DIRECTIONS: Return exactly the span of lines in the following data that opens with the line containing "不设区的市、市辖区人民政府兵役机关的" and closes with the line containing "以上地方人民政府征兵办公室统一组织，". Include nothing else.
::: MATERIAL PROVIDED
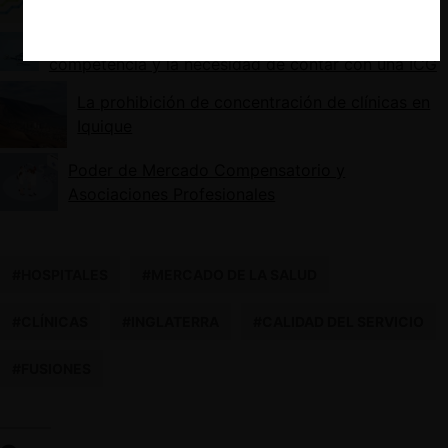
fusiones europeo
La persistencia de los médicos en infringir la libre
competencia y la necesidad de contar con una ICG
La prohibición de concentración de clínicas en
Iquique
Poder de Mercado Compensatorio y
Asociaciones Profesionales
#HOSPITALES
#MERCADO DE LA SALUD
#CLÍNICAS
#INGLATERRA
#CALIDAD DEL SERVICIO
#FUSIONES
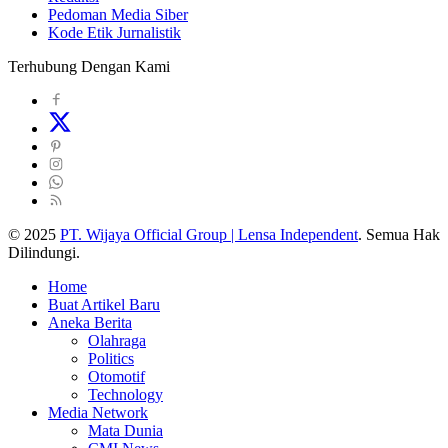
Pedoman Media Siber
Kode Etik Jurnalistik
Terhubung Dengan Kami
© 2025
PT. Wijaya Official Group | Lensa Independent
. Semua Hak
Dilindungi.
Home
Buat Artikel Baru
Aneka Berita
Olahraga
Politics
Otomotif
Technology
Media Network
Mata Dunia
::::::
::: MATERIAL PROVIDED
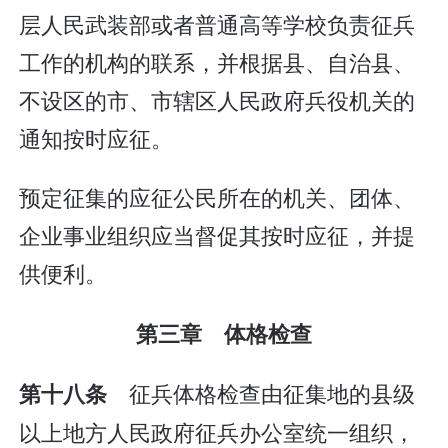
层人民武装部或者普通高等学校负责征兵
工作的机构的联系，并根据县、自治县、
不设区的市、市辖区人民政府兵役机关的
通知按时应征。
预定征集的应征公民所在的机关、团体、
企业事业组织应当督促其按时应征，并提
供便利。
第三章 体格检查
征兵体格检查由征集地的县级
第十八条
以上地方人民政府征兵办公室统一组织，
::::::
FINISHED EXERCISE:
不设区的市、市辖区人民政府兵役机关的
通知按时应征。
预定征集的应征公民所在的机关、团体、
企业事业组织应当督促其按时应征，并提
供便利。
第三章 体格检查
征兵体格检查由征集地的县级
第十八条
以上地方人民政府征兵办公室统一组织，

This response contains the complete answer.